REQUIREMENT A:
Answer these questions about the passage on compound I:
(i) What ²J_HP value was measured to the ylidic phosphorus?
(ii) How were X-ray-quality crystals of I obtained?
(iii) What is the P(1)−C(1) bond length of I?
REQUIREMENT B:
Extract from the passage on compound I the part that opens with the words containing "X-ray-quality crystals of" and closes with "shortening of C(2)−C(3)".
REQUIREMENT C:
Which compounds does the passage on compound I name as comparisons for the bond lengths and ring dimensions of I? List each one.

DOCUMENT SECTION:
────────────────────────────────────────

Of note, as with the isomeric phosphonium cations, the two
²J_HP values for the P−CH₂ group were quite different: 13.5 Hz
to the ylidic phosphorus and ∼0 Hz for the phosphine
phosphorus atom.
X-ray-quality crystals of I were obtained by layering a CH₂Cl₂
solution with hexanes, and the structure is shown in Figure 6.
The bond lengths of I are very similar to the corresponding
bond lengths of 1-C₉H₆PPh₃, 1-C₉H₆PMePh₂, and 1-
C₉H₆PMe₂Ph.⁷ Thus, for instance the P(1)−C(1) bond length
of I is 1.715(3) Å in comparison with an average of 1.72 Å for
the other PHIN ligands and is shorter than the P(1)−CH₂ and
P(2)−CH₂ bond distances, 1.812(2) and 1.859(2) Å,
respectively, and the average of the P−Ph distances, 1.82 Å.
Thus, the P−ylide bond possesses considerable double-bond
character. The dimensions of the five- and six-membered rings
also compare well with those of 1-C₉H₆PPh₃, 1-C₉H₆PMePh₂,
and 1-C₉H₆PMe₂Ph,⁷ with some shortening of C(2)−C(3)

────────────────────────────────────────

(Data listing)
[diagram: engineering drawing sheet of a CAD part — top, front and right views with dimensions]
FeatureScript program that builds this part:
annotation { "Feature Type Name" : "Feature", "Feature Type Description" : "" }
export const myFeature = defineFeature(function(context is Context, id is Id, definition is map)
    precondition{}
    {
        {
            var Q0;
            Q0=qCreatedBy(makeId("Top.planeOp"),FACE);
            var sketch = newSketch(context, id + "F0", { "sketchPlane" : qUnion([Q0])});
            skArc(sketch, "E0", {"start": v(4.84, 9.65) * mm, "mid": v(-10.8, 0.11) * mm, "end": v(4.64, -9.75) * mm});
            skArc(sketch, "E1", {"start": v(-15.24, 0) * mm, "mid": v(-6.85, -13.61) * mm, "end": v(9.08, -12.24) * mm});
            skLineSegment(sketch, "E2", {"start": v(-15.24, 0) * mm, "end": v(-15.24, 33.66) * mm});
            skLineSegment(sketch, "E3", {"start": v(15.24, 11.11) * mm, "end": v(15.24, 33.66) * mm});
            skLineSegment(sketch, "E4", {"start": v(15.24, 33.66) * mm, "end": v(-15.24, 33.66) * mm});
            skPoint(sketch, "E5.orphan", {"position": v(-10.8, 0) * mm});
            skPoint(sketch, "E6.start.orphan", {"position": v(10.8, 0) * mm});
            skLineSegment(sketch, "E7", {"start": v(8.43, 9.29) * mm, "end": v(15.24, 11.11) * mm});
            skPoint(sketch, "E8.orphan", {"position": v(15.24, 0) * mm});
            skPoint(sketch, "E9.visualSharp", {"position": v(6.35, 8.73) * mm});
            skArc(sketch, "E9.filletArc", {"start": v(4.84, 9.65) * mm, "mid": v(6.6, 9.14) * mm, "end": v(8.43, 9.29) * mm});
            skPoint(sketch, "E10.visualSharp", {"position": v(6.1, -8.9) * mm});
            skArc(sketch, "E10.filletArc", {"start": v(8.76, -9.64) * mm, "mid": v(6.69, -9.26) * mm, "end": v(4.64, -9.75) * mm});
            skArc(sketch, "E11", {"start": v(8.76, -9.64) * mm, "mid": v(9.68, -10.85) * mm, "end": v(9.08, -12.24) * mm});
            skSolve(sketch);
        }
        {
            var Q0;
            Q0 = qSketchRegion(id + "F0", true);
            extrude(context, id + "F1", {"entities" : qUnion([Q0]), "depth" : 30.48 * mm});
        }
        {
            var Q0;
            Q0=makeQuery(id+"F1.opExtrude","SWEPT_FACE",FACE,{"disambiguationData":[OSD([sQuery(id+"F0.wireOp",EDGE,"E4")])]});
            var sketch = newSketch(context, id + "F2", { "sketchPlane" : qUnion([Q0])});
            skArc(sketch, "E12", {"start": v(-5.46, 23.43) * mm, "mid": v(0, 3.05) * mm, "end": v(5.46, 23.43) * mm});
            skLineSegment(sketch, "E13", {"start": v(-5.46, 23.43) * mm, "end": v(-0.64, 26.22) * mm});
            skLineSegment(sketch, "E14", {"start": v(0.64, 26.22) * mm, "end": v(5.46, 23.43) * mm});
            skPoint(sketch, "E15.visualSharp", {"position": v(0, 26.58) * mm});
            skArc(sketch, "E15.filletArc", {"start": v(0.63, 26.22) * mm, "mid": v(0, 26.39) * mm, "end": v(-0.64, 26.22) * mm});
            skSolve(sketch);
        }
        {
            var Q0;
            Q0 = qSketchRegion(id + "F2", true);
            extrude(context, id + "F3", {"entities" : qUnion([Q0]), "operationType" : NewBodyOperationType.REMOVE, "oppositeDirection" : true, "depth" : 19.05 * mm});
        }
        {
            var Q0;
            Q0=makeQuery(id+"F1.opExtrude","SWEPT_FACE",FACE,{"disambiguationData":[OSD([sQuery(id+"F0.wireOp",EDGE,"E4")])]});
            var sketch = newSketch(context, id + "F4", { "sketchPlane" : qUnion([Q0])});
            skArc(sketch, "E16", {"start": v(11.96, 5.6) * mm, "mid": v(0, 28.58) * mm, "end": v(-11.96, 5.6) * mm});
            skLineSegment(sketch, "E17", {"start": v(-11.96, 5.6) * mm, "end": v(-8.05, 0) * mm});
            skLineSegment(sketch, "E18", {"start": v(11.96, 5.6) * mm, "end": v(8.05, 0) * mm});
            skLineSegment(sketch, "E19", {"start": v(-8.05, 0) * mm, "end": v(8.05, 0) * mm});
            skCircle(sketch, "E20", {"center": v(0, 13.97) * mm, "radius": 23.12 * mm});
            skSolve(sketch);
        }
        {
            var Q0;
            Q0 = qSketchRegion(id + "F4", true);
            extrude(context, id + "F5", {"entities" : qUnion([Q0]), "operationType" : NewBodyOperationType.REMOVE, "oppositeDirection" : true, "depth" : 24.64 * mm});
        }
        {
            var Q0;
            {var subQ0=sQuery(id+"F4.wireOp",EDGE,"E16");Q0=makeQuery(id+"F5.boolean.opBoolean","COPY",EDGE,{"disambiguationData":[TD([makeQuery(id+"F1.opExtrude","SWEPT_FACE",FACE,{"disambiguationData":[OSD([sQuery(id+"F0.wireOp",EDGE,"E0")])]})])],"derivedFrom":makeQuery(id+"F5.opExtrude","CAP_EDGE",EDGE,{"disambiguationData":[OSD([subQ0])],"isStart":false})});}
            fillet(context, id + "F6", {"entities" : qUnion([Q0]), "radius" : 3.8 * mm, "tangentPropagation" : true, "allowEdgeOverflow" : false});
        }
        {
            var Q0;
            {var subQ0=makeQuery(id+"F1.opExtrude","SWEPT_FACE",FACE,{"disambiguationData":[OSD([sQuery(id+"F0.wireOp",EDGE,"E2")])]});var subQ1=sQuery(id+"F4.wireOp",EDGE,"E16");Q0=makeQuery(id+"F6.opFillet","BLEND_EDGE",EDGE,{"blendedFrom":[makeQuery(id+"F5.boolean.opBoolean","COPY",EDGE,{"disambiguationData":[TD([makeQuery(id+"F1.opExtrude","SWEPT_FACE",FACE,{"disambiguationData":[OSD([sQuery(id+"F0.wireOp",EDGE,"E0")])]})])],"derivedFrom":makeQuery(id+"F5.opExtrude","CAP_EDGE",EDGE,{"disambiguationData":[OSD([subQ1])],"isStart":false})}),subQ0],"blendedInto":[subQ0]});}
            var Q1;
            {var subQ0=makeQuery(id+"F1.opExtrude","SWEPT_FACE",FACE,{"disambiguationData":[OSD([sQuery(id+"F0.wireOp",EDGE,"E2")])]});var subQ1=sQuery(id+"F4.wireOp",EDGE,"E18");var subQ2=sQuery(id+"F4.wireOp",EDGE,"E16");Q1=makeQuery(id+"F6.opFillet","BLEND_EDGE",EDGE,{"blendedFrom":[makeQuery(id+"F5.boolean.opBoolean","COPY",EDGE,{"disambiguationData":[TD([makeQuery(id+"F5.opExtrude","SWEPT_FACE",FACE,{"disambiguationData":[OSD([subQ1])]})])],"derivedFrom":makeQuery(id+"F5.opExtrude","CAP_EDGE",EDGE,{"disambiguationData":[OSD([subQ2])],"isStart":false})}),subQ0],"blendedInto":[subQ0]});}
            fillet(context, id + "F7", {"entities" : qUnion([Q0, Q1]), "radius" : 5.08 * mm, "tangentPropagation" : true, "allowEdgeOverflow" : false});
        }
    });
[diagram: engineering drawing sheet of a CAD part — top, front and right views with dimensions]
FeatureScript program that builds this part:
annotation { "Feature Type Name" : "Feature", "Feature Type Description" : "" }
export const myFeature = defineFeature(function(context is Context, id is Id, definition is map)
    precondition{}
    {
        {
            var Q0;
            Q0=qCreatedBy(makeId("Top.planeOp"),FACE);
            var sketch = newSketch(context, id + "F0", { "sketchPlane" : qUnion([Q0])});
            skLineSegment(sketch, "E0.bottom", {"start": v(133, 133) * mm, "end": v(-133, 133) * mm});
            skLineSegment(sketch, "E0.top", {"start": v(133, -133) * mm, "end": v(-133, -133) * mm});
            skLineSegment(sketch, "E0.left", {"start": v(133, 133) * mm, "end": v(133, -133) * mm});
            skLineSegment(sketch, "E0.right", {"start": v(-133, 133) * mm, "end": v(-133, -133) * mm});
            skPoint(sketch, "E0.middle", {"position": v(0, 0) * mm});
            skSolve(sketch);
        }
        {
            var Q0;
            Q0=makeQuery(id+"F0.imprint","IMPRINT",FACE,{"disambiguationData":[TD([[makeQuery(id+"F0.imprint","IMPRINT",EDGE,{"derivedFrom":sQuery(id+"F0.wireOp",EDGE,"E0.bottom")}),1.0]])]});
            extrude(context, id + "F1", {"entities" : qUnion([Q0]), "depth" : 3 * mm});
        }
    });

────────────────────────────────────────

SOLUTION A:
(i) 13.5 Hz
(ii) By layering a CH₂Cl₂ solution with hexanes
(iii) 1.715(3) Å

SOLUTION B:
X-ray-quality crystals of I were obtained by layering a CH₂Cl₂
solution with hexanes, and the structure is shown in Figure 6.
The bond lengths of I are very similar to the corresponding
bond lengths of 1-C₉H₆PPh₃, 1-C₉H₆PMePh₂, and 1-
C₉H₆PMe₂Ph.⁷ Thus, for instance the P(1)−C(1) bond length
of I is 1.715(3) Å in comparison with an average of 1.72 Å for
the other PHIN ligands and is shorter than the P(1)−CH₂ and
P(2)−CH₂ bond distances, 1.812(2) and 1.859(2) Å,
respectively, and the average of the P−Ph distances, 1.82 Å.
Thus, the P−ylide bond possesses considerable double-bond
character. The dimensions of the five- and six-membered rings
also compare well with those of 1-C₉H₆PPh₃, 1-C₉H₆PMePh₂,
and 1-C₉H₆PMe₂Ph,⁷ with some shortening of C(2)−C(3)

SOLUTION C:
1-C₉H₆PPh₃
1-C₉H₆PMePh₂
1-C₉H₆PMe₂Ph